ZDFheute: Wie schaffen Ihre palästinensischen Kolleginnen und Kollegen es, trotz persönlicher Betroffenheit auch noch medizinische Hilfe zu leisten?
Storck: Ehrlicherweise frage ich mich das jeden Tag. Also jeden Tag bin ich überrascht und überwältigt, mit welcher Motivation und mit welchem Eifer unsere Kollegen täglich zur Arbeit kommen, in dem Wissen, dass sie die Nacht in einem Zelt geschlafen haben, wenn sie überhaupt geschlafen haben, aufgrund der lauten Bombardierungen.
Viele unserer Kollegen sind mehrfach vertrieben worden, vom Süden in den Norden und wieder zurück.
Sie haben Familienangehörige verloren, enge Familienangehörige verloren, Eltern, Geschwister, Kinder.
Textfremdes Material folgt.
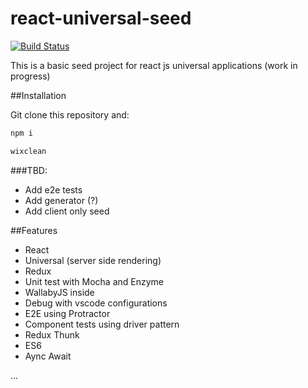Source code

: # react-universal-seed

[![Build Status](https://travis-ci.org/wix/react-universal-seed.svg?branch=master)](https://travis-ci.org/wix/react-universal-seed)

This is a basic seed project for react js universal applications (work in progress)

##Installation

Git clone this repository and:

```bash
npm i

wixclean
```

###TBD:

* Add e2e tests
* Add generator (?)
* Add client only seed

##Features

* React
* Universal (server side rendering)
* Redux
* Unit test with Mocha and Enzyme
* WallabyJS inside
* Debug with vscode configurations
* E2E using Protractor
* Component tests using driver pattern
* Redux Thunk
* ES6
* Aync Await

...
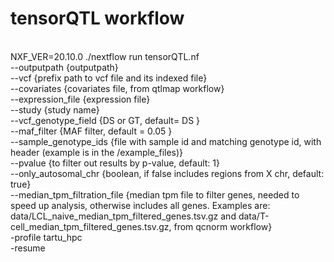 # tensorQTL workflow
 <br />
NXF_VER=20.10.0 ./nextflow run tensorQTL.nf <br /> --outputpath {outputpath} <br />
                                             --vcf {prefix path to vcf file and its indexed file} <br />
                                             --covariates {covariates file, from qtlmap workflow} <br />
                                             --expression_file {expression file}  <br /> 
                                             --study {study name} <br />
                                             --vcf_genotype_field {DS or GT, default= DS } <br />
                                             --maf_filter {MAF filter, default = 0.05  } <br />
                                             --sample_genotype_ids {file with sample id and matching genotype id, with header (example is in the /example_files)}  <br />
                                             --pvalue {to filter out results by p-value, default: 1}  <br />
                                             --only_autosomal_chr {boolean, if false includes regions from X chr, default: true}  <br />
                                             --median_tpm_filtration_file {median tpm file to filter genes, needed to speed up analysis, otherwise includes all genes. Examples are: data/LCL_naive_median_tpm_filtered_genes.tsv.gz and data/T-cell_median_tpm_filtered_genes.tsv.gz, from qcnorm workflow}  <br />
                                             -profile tartu_hpc  <br />
                                             -resume  <br /> 
 

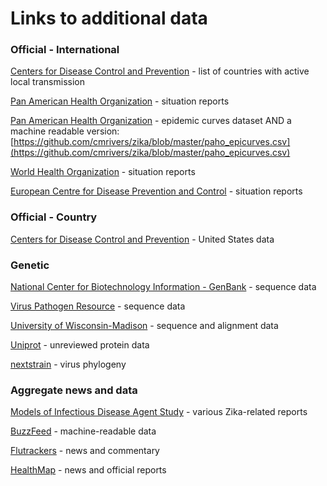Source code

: # Links to additional data

### Official - International
[Centers for Disease Control and Prevention](http://www.cdc.gov/zika/geo/active-countries.html) - list of countries with active local transmission

[Pan American Health Organization](http://www.paho.org/hq/index.php?option=com_content&view=article&id=11585&Itemid=41688&lang=en) - situation reports

[Pan American Health Organization](http://ais.paho.org/phip/viz/ed_zika_epicurve.asp) - epidemic curves dataset AND a machine readable version: [https://github.com/cmrivers/zika/blob/master/paho_epicurves.csv](https://github.com/cmrivers/zika/blob/master/paho_epicurves.csv)

[World Health Organization](http://www.who.int/csr/don/archive/disease/zika-virus-infection/en/) - situation reports

[European Centre for Disease Prevention and Control](http://ecdc.europa.eu/en/healthtopics/zika_virus_infection/zika-outbreak/Pages/zika-outbreak.aspx) - situation reports

### Official - Country
[Centers for Disease Control and Prevention](http://www.cdc.gov/zika/geo/united-states.html) - United States data

### Genetic
[National Center for Biotechnology Information - GenBank](http://www.ncbi.nlm.nih.gov/nuccore/?term=zika) - sequence data

[Virus Pathogen Resource](http://www.viprbrc.org/brc/home.spg?decorator=flavi_zika) - sequence data

[University of Wisconsin-Madison](https://dholk.primate.wisc.edu/announcements/dho/public/Zika/public/ZIKV-001-public/thread.view?rowId=116) - sequence and alignment data

[Uniprot](http://www.uniprot.org/uniprot/?query=Zika+virus+&sort=score) - unreviewed protein data

[nextstrain](http://nextstrain.org/zika/) - virus phylogeny

### Aggregate news and data
[Models of Infectious Disease Agent Study](http://dujour.obc.io/#/?title=Zika%20Information&class-uri=http:%2F%2Fwww.pitt.edu%2Fobc%2FIDE_0000000014&recent-threshold=30) - various Zika-related reports

[BuzzFeed](https://github.com/BuzzFeedNews/zika-data) - machine-readable data

[Flutrackers](https://flutrackers.com/forum/forum/emerging-diseases-other-health-threats-alphabetical-i-thru-z/zika-virus) - news and commentary

[HealthMap](http://www.healthmap.org/zika) - news and official reports


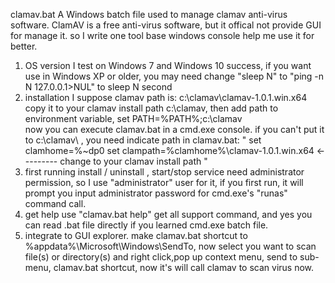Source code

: clamav.bat
A Windows batch file used to manage clamav anti-virus software.
ClamAV is a free anti-virus software, but it offical not provide GUI for manage it. so I write one tool base windows console help me use it for better.

1.  OS version
   I test on Windows 7 and Windows 10 success, if you want use in Windows XP or older, you may need change "sleep N" to "ping -n N 127.0.0.1>NUL" to sleep N second
3. installation
   I suppose clamav path is: c:\clamav\clamav-1.0.1.win.x64\
   copy it to your clamav install path c:\clamav\, then add path to environment variable, set PATH=%PATH%;c:\clamav\
   now you can execute clamav.bat in a cmd.exe console.
   if you can't put it to c:\clamav\ , you need indicate path in clamav.bat:
   "
   set clamhome=%~dp0
   set clampath=%clamhome%\clamav-1.0.1.win.x64   <--------- change to your clamav install path
   "
4. first running
   install / uninstall , start/stop service need administrator permission, so I use "administrator" user for it, if you first run, it will prompt you input administrator password for cmd.exe's "runas" command call.
5. get help
    use "clamav.bat help" get all support command, and yes you can read .bat file directly if you learned cmd.exe batch file.
6. integrate to GUI explorer.
   make clamav.bat shortcut to %appdata%\Microsoft\Windows\SendTo, now select you want to scan file(s) or directory(s) and right click,pop up context menu, send to sub-menu, clamav.bat shortcut, now it's will call clamav to scan virus now.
Und trotzdem: Sie nehmen ein paar Tage frei und dann kommen sie wieder zur Arbeit und sagen: Erstens, was soll ich sonst machen? Und zweitens: Das ist das, was ich für mein Volk, für alle Menschen hier tun kann. Ich kann zur Arbeit gehen und mein Bestes geben, um den Patienten zu helfen, um meiner Gemeinschaft zu helfen, um zu überleben.
ZDFheute: Was würden Sie sich von politisch Verantwortlichen in Deutschland wünschen?
Storck: Wir brauchen einen Waffenstillstand, einen Waffenstillstand, der anhält. Wir brauchen Medikamente, Essen, Hilfslieferungen in dem Ausmaß, wie es sie vorher gab, vor dem Krieg, um überhaupt erstmal wieder den Vorrat auffüllen zu können, um überhaupt weiterarbeiten zu können.
Aber das für mich Wichtigste ist, zu erkennen, dass es ganz normale Menschen sind, die hier leben.
Ganz normale Menschen, so wie Sie und ich, die vorher ein normales Leben geführt haben. Ärzte waren, Krankenschwestern, Lehrer, die Friseure waren, die Lebensmittelgeschäfte hatten, Bekleidungsgeschäfte, in einem Restaurant gearbeitet haben. Ganz normale Menschen, die es verdient haben, in Frieden zu leben, die es verdient haben, dass sämtliche Menschenrechte, die wir überall auf der Welt anwenden auch für sie angewendet werden.
Das Interview führte ZDF-Reporterin Homeira Rhein.